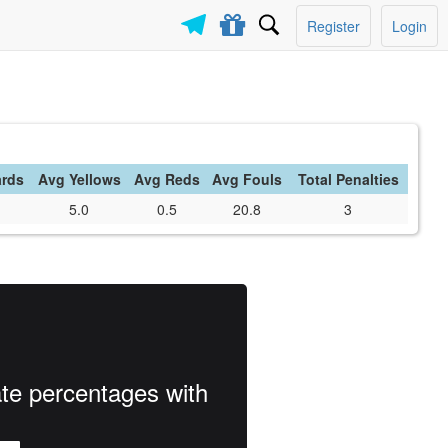
Register
Login
ards
Avg Yellows
Avg Reds
Avg Fouls
Total Penalties
5.0
0.5
20.8
3
ate percentages with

- **The problem**:
All preceding records should be duplicated verbatim, images excepted.

- **Completed exercise**:
Register
Login
ards
Avg Yellows
Avg Reds
Avg Fouls
Total Penalties
5.0
0.5
20.8
3
ate percentages with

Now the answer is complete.